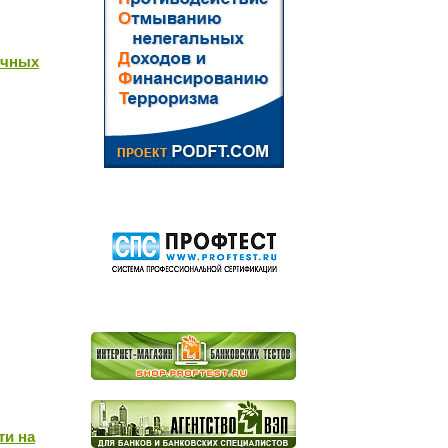
ичных
ти на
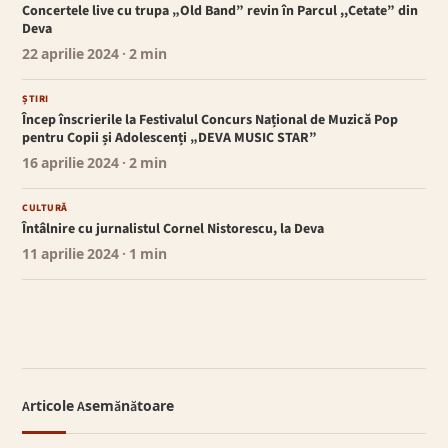
Concertele live cu trupa „Old Band” revin în Parcul ,,Cetate” din
Deva
22 aprilie 2024
· 2 min
ȘTIRI
Încep înscrierile la Festivalul Concurs Național de Muzică Pop
pentru Copii și Adolescenți „DEVA MUSIC STAR”
16 aprilie 2024
· 2 min
CULTURĂ
Întâlnire cu jurnalistul Cornel Nistorescu, la Deva
11 aprilie 2024
· 1 min
Articole Asemănătoare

※ ※ ※

*Task instructions*
Reproduce exactly the lines from the one containing "Întâlnire cu jurnalistul" through the last line of the records, both included, and nothing else.

*Answer space*
Întâlnire cu jurnalistul Cornel Nistorescu, la Deva
11 aprilie 2024
· 1 min
Articole Asemănătoare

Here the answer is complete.